World leaders met in Kyoto, Japan in early December to sign a treaty that will attempt to reduce greenhouse gases and thwart the threat of global climate change. The Clinton Administration has justified such a measure to combat the apocalyptic effects that projected global warming will have on human health. Proponents of the proposal have warned that the alleged climate change will cause hundreds of thousands to die yearly due to heat-related ailments and increase the spread of tropical infectious diseases.
Climate science, however, is rife with uncertainty as are the allegations for the health effects.
In fact, there is no scientific consensus concerning global warming. The climate change predictions are based on computer models that have not been validated and are far from perfect. These projected findings on which billions of dollars are waged can differ by up to 400 percent. As for the hypothetical health effects that are based on the alleged global warming, these predictions arc even more dubious.
For example, First Lady Hillary Clinton has portended in her weekly newspaper column that “as a consequence of climate change, the percentage of the world’s population at risk to malaria could increase from 45 percent to 60 percent. And the United States is not immune.”
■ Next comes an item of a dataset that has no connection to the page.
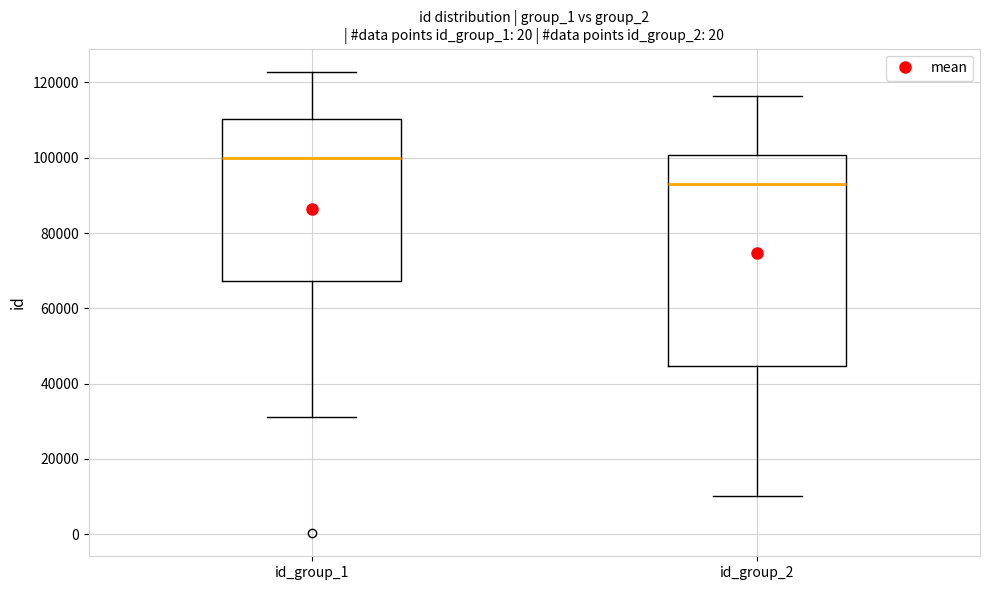

Reading left to right, transcribe this box plot: for each box, give where its median line is, the range the box spans, and where its two whiskers end, as read against the y-axis. The values are not printed on the chart, so give them approximately, as read against the axis.

id_group_1: median 100000, box 68000 to 110000, whiskers 32000 to 122000
id_group_2: median 94000, box 44000 to 100000, whiskers 10000 to 116000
This is true, the U.S. is not immune. The mosquito vectors of dengue, yellow fever, and malaria that the First Lady mentions, have been in the United States for centuries now. No epidemic has occurred or will occur because of the public health and sanitation infrastructure that exists here.
As for the increase in the incidence of malaria: rising temperatures may shorten the incubation period of mosquitoes carrying the disease. However, the warming of the earth alone will not increase the disease. Dr. Duane Gubler, director of the division of vector-borne infectious diseases at the Centers for Disease Control and Prevention (CDC), has noted that during the summer the Gulf states of the United States are several degrees warmer than the Caribbean. While both regions carry the dengue vector, only the Caribbean has the disease. It is not the climate, it is the existence of a stable public health program that controls the disease.
Contrary to the Clinton Administration’s belief, the significant health problem facing the world is not global warming. There were 922,000 deaths in India alone in 1990 from preventable diarrheal disease; these deaths could have been eradicated with a moderate investment in drinking water and sanitation. The answer is to expand resources of public health measures to prevent the spread of disease — immunization, mosquito control, and improved sanitation.
The global warming doomsayers, however, want us to believe that limiting gas emissions will save the lives of humans. But a proposal of this kind may have the reverse effect — worsening the already dire state of human health in developing countries. Emissions limits of the magnitude proposed by global warming proponents will disrupt the economies of developed nations who will bear the brunt of the restrictions. With the economies of developed nations compromised, international aid and public health programs will be under-funded placing more lives at risk of preventable diseases.
To effectively combat global health problems today and in the future, it is imperative that we rebuild our public health infrastructure and implement better disease-prevention strategies, not invest in proposals that will disrupt economies and cost Americans millions of jobs.
Dr. Elizabeth M. Whelan is president of the American Council on Science and Health, a New York-based public health advocacy organization.